In brief, the Public Journalism Network Charter states:

"We believe journalism and democracy work best when news information and ideas flow freely; news fairly portrays a full range and variety of life and culture of all communities; when public deliberation is encouraged and amplified, and when news helps people function as political actors and not just political consumers...journalists should stand apart in making sound professional judgment and should not stand apart in learning about and understanding these communities...new techniques for storytelling and information-sharing to help individual communities to have their own voice as a whole set of communities...stories and images can help or hinder as people struggle to reach sound judgments about personal lives and well-being...to reach deeper into communities and serve people...listen to people...study dynamics of communities and the complexity of public life...journalism helps people see the world as a whole and helps them take responsibility for what they see."

===Citizen Voices Project===
Modeling after the National Issues Forums, Citizen Voices was a Philadelphian newspaper's "attempt to engage" across the diverse city during a 1999 mayoral race between a white Republican against a black Democrat. After noticing skewed responses from more educated and affluent white readers in this racially divided city, Citizen Voices aimed to encourage more public involvement from lower class minorities by creating a citizens’ issues-oriented mayoral campaign. To invite participants from all backgrounds, Citizen Voices invented "The Oprah Show" as a comedic parody of "The Oprah Winfrey Show" as a way to get citizens to think about problems and solutions within their city.

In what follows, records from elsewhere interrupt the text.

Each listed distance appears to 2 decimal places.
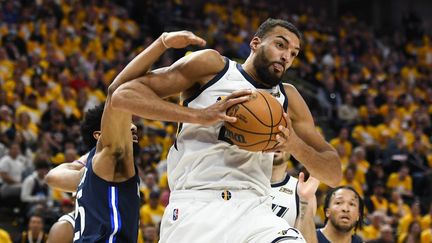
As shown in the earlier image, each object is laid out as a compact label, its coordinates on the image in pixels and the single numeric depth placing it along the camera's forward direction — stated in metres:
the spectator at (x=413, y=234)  16.01
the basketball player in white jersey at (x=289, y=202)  8.80
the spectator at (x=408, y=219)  17.84
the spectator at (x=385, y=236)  15.65
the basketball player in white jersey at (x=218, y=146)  6.28
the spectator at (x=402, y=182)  20.98
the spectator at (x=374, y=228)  17.34
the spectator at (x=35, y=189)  15.19
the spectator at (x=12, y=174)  15.39
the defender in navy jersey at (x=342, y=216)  9.57
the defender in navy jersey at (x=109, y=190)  6.79
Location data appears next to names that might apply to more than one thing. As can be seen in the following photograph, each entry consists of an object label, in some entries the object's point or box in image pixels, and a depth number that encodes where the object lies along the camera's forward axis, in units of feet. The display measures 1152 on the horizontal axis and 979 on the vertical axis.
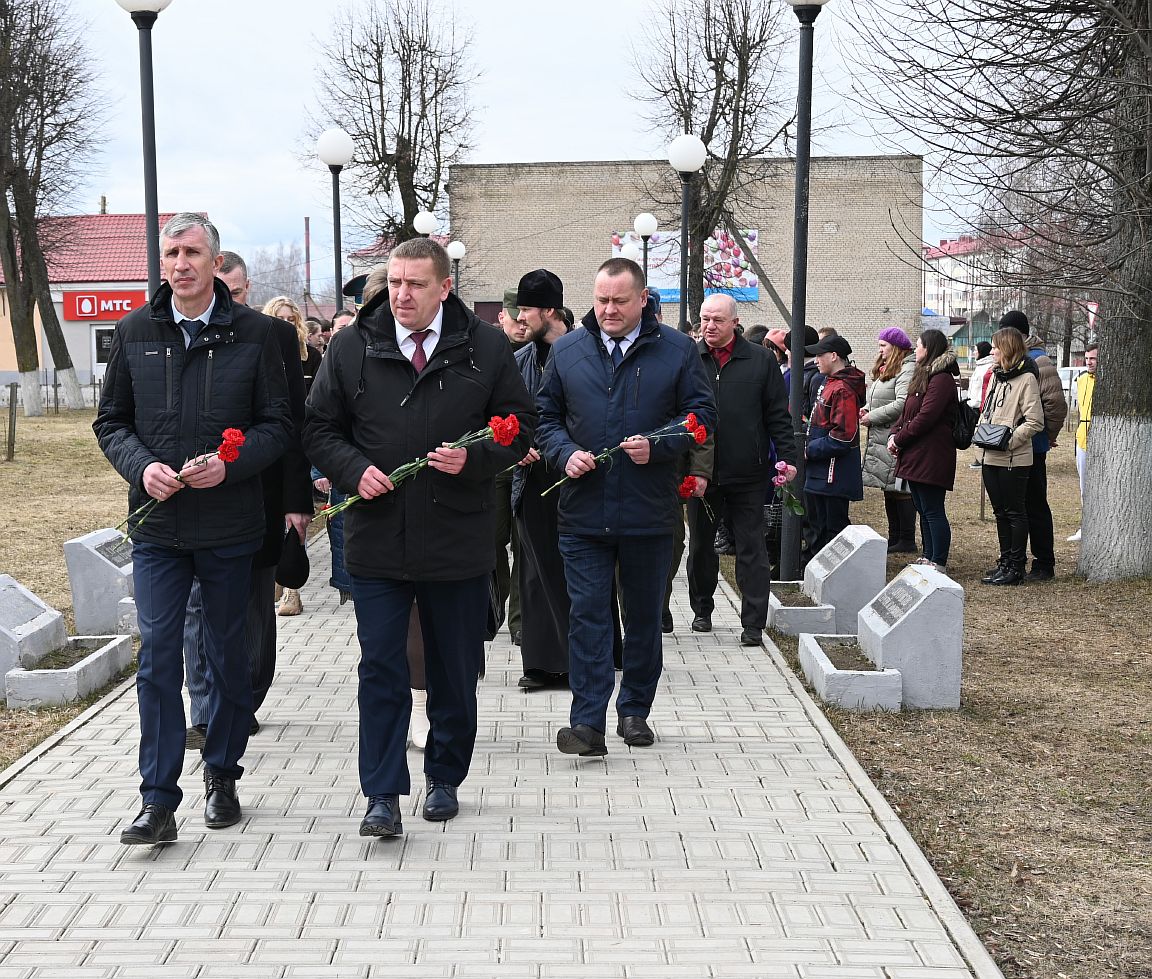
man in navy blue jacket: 19.04
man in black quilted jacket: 15.38
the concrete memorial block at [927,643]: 22.24
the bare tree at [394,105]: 134.41
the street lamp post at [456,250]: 97.50
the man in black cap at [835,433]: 35.12
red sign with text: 167.22
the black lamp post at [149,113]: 29.53
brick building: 155.12
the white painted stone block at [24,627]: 22.88
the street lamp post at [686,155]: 55.42
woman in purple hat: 39.19
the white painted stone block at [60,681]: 22.36
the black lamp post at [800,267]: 30.78
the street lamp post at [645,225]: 83.41
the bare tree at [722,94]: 109.81
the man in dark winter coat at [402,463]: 15.64
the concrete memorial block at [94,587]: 27.71
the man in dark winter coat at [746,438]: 27.35
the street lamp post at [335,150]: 51.29
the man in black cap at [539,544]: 23.26
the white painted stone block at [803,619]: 28.43
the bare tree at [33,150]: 107.86
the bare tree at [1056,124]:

The second phase of the project included a National Issues Forum-style discussion where citizens deliberated on position papers that the mayoral candidates submitted and drafted five issues with their questions for the mayoral debate including: education, jobs, neighborhoods, public safety, and reforming city hall. The issue of race was added to these five topics due to race relations complicating Philadelphia's effort to address its problems. "Throughout the year, Citizen Voices remained a frequent presence on The Philadelphia Inquirer 's opinion pages." Editorials on the campaign revolved around the issues that were picked by Citizens Voices and were even published on the commentary page in full-page layouts. Candidates were asked to respond to these questions on the issues that were drafted by citizens. As a result, it appeared that low-income participants were more willing and more confident to express their political views.

===Investigative journalism===
One of the best sources to see an example of a mediated deliberation is investigative journalism. The media responds and reports events that generate a lot of public concern or interests. In investigative journalism, the media conducts their own original research and investigation to uncover a news story that would have otherwise gone unnoticed. Sometimes, it is triggered from a reporter's hunch or even an outside source. For example, the Washington Post 's articles revealing the Watergate scandal involving President Richard Nixon through the famous "Deep Throat" outside source. Over the years, investigative reporting has steadily declined. In 2002, about one in 150 stories accounted for investigative journalism compared to one in 60 in 1998. This reduction has been caused by many factors including:
- the increase in profit motive to produce news that will attract the most audience attention
- the perception that the investigative reporting is not increasing audience size nor loyalty
- libel suits involving the investigative stations
- an increased demand on entertaining news

Assuming the reports are valid, investigative journalism can improve mediated deliberation by serving as an objective, unbiased source. Reporters may present the necessary information and facts of an issue needed for individuals to decide the whether or not future action needs to take place.